- Your goal
Output the lines of the data starting with the line that contains "Commencez où vous le désirez !" and going on through the line that contains "vraiment vous tester.", copying each one exactly and including both of those lines.

Page-level text extractions
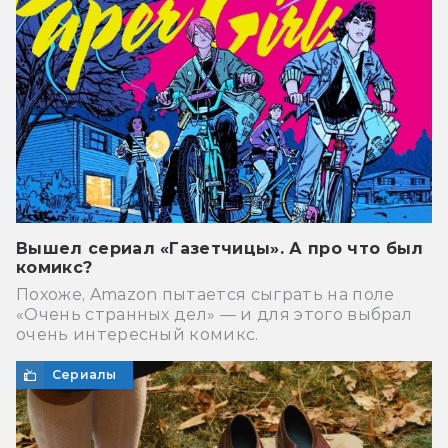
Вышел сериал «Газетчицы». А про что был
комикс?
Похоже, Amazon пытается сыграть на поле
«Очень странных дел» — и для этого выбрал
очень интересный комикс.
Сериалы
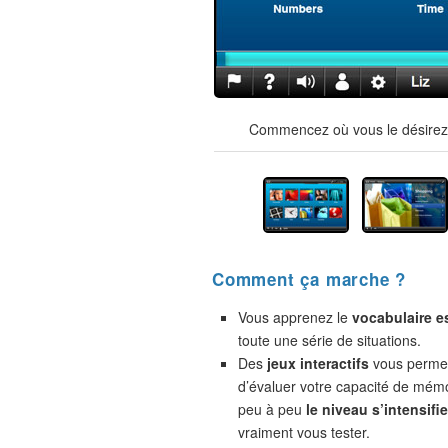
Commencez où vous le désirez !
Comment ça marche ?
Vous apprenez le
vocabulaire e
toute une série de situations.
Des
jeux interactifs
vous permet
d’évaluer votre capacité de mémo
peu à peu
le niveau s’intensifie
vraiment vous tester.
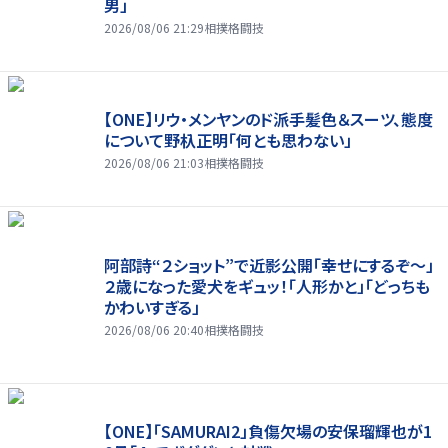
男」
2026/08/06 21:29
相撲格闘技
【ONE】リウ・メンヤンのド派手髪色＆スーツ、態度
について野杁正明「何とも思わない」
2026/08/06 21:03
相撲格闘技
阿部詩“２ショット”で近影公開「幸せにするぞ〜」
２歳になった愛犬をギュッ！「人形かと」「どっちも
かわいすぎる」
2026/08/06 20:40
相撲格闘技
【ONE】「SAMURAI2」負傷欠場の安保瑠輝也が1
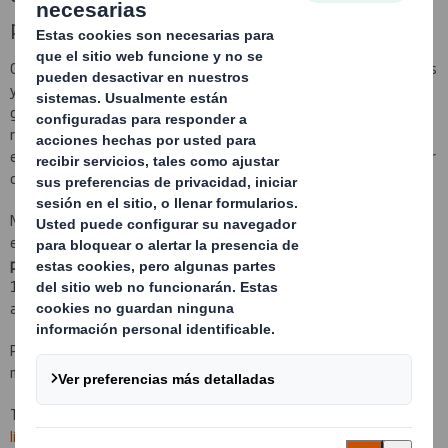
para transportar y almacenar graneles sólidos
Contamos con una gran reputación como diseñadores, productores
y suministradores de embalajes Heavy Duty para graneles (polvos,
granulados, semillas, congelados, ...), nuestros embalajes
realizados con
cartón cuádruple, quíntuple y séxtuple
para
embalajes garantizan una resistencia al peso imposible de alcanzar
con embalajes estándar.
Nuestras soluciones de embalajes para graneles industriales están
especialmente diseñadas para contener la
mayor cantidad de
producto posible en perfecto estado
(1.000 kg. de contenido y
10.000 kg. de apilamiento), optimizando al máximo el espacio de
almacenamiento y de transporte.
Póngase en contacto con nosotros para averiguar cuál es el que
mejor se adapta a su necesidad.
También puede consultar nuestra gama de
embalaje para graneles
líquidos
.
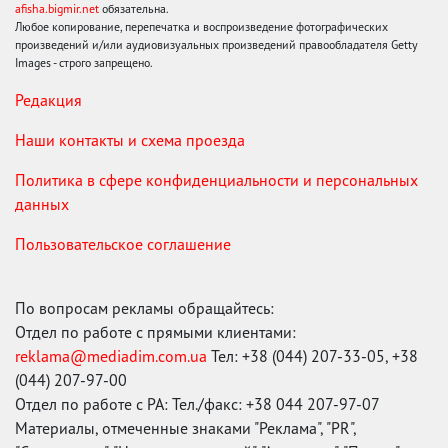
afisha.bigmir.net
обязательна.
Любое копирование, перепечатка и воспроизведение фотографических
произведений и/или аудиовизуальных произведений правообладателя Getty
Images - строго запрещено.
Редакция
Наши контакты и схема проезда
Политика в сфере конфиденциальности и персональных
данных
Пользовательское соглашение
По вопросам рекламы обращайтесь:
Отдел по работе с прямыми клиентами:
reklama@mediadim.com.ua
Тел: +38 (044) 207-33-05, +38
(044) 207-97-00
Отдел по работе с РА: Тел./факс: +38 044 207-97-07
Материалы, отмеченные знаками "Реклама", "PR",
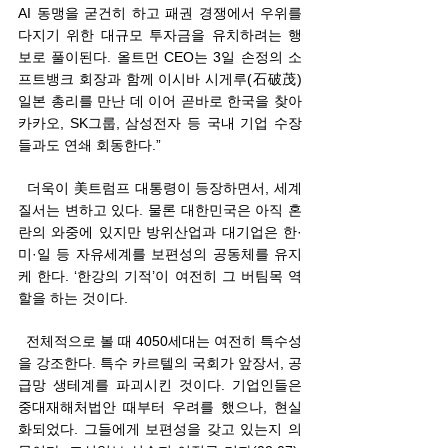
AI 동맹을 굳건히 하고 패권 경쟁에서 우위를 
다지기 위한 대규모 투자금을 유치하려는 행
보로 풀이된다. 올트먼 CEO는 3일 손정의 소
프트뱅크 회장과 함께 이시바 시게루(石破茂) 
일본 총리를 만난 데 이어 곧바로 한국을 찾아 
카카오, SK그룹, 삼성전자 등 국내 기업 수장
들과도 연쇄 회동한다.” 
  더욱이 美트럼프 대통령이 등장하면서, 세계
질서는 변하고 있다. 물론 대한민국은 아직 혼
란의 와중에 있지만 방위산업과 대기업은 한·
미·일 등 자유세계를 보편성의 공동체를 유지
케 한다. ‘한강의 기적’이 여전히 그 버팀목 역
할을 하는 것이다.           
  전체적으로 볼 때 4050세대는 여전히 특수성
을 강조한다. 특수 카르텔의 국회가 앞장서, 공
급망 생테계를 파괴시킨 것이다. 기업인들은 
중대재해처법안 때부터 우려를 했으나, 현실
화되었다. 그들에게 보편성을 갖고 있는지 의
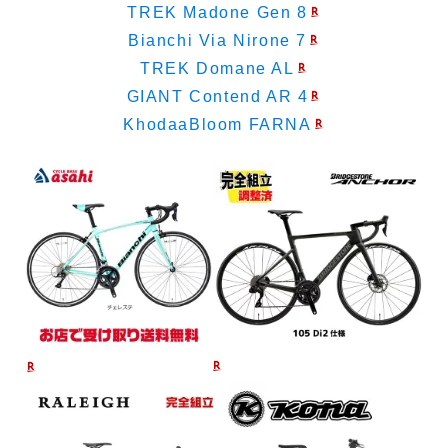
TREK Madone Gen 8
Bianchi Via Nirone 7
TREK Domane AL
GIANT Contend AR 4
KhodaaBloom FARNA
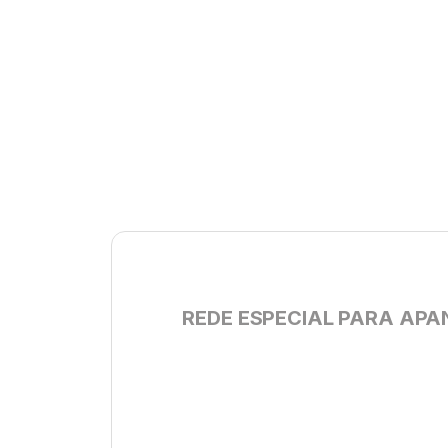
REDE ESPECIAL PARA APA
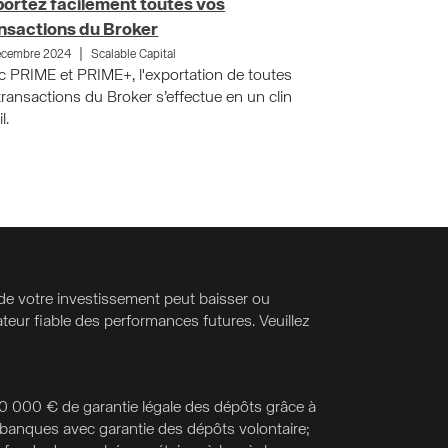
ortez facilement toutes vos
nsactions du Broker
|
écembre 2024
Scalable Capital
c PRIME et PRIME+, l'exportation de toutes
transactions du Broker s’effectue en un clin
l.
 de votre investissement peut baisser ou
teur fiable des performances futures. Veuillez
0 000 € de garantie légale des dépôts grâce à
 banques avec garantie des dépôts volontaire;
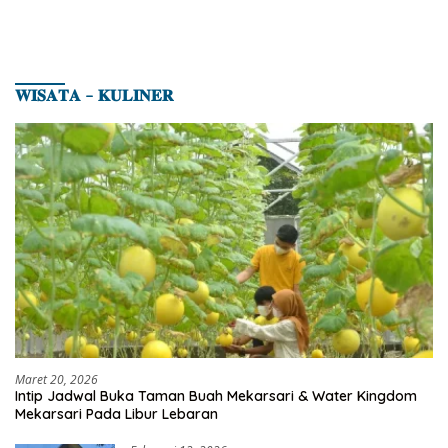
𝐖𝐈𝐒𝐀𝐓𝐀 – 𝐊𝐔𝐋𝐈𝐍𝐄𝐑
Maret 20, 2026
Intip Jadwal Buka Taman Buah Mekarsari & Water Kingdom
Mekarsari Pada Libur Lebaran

- Task response
Commencez où vous le désirez !
Comment ça marche ?
Vous apprenez le
vocabulaire e
toute une série de situations.
Des
jeux interactifs
vous permet
d’évaluer votre capacité de mémo
peu à peu
le niveau s’intensifie
vraiment vous tester.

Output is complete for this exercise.